__TEXT EXTRACT__
*-*-*

I don't think winning is the point. It would be fun if it was more - explore to find, trade and gain.
> on why using credit cards for videogames is a bad idea: You trust the game owner with your payment credentials, and while this is fine when using Google, Facebook and Apple “wallets”, indie developers like us don’t have access to the same level of trust.

> For every new player in the game we create a game wallet. This is a standard Bitcoin wallet you can deposit funds via QR codes and transfer to any wallet service.

This does not check. They refuse to hold cc data on a security promise but are willing to host bitcoin wallets. Bitcoin laying around on game servers sounds like a good target to me.

They would be much better using a third party for cc payments, regarding security at least.

Think of it from the player's point of view. If you send someone not-quite-trusted or of fallible security $10 worth of btc, then the worst that can happen is you never see it again. If you give them your cc (or worse, debit card) number, then there's a chance of unauthorized charges to deal with later.
True, but a trusted third party payment processor is the best of both worlds.
They may not have the passwords to these wallets.
Game developer here!

Actually the bitcoin secret key is stored in the computer of the player so with the public address and the secret key they can transfer money using bitcoin protocol directly. Even without the game.

This doesn't sound like a horrible idea, but...

It's got nothing to do with bitcoins. It's just an RPG with easy conversion to and from real world currency and a fond hope they can make a dynamic player-run economy work. Unfortunately...

Other games have tried the real world currency conversion, most famously Diablo 3. The consensus is that it worked horribly. And as for the dynamic economy, man, this one has been tried a lot. With mixed success, but okay, maybe they can make it work. In which case it'll be another RPG/MUD/MMO kinda thing with strong crafting/econ elements? Yay?

*-*-*

[Some records]
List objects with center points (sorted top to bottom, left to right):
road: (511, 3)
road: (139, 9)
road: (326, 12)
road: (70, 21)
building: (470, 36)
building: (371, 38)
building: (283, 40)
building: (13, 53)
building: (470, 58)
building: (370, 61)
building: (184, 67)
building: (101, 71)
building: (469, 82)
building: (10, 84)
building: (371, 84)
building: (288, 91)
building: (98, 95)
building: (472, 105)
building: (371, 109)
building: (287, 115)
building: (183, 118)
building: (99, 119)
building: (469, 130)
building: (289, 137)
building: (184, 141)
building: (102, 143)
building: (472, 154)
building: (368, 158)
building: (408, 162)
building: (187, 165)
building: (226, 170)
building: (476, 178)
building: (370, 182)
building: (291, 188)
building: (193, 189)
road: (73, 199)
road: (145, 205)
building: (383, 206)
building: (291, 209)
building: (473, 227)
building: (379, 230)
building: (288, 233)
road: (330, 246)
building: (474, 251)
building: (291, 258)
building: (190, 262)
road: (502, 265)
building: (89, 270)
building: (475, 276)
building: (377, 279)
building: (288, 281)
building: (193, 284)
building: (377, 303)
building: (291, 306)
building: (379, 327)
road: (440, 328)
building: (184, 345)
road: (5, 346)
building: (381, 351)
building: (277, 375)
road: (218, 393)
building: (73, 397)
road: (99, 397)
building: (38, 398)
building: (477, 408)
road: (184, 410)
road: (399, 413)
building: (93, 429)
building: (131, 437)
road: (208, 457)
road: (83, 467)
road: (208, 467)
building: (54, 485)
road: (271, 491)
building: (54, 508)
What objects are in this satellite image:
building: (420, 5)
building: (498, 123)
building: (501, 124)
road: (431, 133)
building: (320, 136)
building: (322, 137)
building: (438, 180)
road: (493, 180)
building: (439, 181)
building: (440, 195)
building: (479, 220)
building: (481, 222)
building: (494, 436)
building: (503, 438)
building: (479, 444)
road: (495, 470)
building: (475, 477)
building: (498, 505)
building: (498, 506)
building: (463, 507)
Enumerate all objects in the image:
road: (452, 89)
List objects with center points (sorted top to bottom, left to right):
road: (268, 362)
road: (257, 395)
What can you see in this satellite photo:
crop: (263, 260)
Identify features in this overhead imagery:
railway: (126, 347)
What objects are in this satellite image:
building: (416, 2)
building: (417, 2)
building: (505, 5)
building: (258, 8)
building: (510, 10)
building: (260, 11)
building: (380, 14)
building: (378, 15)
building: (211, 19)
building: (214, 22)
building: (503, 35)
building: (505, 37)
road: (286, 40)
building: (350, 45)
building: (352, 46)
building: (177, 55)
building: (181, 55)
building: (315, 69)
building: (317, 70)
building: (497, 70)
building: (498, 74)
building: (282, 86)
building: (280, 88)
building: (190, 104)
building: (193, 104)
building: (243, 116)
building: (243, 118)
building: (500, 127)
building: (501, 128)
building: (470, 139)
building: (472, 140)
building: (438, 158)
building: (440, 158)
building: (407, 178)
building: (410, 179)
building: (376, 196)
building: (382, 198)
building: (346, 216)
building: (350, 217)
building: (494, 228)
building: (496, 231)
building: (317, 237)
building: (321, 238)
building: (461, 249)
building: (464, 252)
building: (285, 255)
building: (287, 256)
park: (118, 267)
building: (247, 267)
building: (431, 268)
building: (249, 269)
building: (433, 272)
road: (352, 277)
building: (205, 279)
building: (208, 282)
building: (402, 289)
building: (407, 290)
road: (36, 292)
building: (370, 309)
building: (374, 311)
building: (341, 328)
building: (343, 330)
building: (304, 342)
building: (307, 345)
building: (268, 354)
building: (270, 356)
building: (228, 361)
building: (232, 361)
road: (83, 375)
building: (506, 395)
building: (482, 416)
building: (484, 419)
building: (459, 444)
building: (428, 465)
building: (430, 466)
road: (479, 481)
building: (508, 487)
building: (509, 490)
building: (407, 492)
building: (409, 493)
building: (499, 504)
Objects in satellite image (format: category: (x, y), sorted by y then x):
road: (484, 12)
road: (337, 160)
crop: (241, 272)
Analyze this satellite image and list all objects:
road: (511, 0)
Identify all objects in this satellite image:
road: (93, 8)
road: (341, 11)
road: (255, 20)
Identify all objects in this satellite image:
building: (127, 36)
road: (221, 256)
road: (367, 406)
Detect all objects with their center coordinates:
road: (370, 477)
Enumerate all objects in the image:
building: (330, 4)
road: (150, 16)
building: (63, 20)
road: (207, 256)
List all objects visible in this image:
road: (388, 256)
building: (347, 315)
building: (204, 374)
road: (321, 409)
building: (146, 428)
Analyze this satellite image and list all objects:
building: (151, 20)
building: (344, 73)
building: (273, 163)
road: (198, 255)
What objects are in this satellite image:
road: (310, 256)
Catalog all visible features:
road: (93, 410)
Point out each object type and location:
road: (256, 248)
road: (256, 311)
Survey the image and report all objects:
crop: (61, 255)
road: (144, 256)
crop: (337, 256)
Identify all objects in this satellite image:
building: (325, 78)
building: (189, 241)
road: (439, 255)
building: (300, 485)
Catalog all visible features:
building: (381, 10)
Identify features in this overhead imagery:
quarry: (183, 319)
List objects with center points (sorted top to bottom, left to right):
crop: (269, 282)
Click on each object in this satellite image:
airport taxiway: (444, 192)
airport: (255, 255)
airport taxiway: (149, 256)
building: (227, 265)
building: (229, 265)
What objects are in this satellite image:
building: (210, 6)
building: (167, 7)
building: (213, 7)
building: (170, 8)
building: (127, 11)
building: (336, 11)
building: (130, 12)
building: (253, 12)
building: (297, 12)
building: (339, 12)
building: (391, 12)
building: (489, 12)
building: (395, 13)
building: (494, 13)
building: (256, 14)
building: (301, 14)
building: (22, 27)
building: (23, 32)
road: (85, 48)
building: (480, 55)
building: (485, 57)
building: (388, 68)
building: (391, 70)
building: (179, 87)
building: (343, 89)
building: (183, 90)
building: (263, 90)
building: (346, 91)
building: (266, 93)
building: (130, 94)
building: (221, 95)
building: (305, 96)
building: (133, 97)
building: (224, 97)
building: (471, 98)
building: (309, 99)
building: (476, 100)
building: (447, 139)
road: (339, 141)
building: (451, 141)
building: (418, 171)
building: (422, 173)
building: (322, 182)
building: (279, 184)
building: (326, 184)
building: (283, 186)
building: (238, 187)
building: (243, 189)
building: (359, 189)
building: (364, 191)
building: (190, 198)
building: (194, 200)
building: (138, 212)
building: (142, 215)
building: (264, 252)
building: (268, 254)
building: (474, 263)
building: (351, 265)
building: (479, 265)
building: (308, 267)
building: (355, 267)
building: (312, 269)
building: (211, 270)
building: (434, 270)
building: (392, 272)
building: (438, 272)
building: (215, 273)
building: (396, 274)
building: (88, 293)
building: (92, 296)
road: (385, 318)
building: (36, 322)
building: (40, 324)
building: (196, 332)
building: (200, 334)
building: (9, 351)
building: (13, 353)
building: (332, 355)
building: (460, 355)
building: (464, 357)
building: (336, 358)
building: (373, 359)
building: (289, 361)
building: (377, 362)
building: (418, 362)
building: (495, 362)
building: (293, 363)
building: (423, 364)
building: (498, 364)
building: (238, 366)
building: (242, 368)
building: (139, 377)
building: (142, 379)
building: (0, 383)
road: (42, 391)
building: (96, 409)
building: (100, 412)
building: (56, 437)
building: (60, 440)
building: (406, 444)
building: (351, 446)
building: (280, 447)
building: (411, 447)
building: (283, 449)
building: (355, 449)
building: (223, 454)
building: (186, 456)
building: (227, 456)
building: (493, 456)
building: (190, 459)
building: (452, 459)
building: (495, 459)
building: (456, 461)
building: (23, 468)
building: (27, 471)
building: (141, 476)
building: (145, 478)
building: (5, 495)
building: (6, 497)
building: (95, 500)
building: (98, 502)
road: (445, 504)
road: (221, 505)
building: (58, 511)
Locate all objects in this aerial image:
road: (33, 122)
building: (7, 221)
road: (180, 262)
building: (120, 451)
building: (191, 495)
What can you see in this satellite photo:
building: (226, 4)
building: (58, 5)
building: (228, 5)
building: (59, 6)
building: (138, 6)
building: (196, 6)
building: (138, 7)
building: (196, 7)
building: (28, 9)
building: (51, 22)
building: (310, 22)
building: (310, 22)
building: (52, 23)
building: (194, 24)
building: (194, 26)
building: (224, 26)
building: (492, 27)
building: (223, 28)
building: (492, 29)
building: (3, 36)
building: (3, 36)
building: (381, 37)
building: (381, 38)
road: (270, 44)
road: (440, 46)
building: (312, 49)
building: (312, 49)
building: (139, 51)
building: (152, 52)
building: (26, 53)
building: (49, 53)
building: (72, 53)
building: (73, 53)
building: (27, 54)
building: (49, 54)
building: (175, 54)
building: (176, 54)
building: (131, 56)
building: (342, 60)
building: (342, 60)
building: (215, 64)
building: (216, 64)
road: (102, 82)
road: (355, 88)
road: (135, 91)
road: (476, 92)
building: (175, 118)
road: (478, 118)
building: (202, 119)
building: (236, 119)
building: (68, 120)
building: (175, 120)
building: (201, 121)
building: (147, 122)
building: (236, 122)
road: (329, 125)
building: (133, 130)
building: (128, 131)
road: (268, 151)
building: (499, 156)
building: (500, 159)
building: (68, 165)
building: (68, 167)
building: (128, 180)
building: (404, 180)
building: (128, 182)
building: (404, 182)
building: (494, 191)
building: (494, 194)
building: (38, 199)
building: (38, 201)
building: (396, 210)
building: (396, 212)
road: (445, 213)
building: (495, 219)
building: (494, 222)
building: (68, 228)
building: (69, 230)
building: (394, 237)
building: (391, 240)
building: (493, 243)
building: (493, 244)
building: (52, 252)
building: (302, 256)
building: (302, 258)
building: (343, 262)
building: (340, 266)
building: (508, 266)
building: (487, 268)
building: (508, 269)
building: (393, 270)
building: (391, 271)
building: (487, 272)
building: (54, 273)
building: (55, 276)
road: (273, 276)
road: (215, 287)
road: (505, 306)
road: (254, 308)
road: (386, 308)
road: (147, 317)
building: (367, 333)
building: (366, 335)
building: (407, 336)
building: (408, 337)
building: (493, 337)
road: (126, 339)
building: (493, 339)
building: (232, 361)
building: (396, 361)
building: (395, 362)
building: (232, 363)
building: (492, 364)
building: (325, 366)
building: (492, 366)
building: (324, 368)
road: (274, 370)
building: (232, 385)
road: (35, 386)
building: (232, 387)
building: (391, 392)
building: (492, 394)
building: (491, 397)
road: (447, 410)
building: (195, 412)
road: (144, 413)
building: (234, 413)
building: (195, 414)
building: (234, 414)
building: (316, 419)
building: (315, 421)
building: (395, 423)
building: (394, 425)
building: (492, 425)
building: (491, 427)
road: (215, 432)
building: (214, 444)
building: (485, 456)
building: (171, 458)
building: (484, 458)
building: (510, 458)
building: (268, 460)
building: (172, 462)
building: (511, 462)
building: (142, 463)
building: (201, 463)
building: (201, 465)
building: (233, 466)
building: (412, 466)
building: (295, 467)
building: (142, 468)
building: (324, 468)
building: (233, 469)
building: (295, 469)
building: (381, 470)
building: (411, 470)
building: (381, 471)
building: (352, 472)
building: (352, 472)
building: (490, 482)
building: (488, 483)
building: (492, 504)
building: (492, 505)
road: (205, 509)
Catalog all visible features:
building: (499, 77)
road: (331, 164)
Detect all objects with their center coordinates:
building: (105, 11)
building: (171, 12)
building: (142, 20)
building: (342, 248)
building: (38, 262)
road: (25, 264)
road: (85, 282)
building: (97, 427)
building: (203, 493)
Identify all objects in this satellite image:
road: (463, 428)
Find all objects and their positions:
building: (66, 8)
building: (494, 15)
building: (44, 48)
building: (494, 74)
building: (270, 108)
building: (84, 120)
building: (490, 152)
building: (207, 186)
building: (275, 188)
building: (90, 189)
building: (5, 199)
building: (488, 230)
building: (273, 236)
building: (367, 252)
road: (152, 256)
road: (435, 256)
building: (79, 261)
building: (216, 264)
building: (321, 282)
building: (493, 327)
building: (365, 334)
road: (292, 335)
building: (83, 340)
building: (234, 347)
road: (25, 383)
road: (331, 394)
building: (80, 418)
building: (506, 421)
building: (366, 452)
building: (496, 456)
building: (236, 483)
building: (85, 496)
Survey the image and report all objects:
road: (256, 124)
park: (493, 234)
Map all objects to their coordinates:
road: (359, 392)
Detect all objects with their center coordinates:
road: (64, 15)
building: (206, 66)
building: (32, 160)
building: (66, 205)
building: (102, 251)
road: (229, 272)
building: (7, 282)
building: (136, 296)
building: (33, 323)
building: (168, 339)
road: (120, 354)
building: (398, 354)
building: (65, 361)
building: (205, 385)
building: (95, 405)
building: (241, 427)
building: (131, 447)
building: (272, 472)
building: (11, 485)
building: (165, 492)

*-*-*

__SET EXERCISE 1__
According to the game discussion, which game is the best-known example of trying real world currency conversion?
__SET EXERCISE 2__
From the game discussion, reproduce word for word the passage between "This does not" and "security at least.", inclusive.

__EXERCISE SOLUTION 1__
Diablo 3.

__EXERCISE SOLUTION 2__
This does not check. They refuse to hold cc data on a security promise but are willing to host bitcoin wallets. Bitcoin laying around on game servers sounds like a good target to me.

They would be much better using a third party for cc payments, regarding security at least.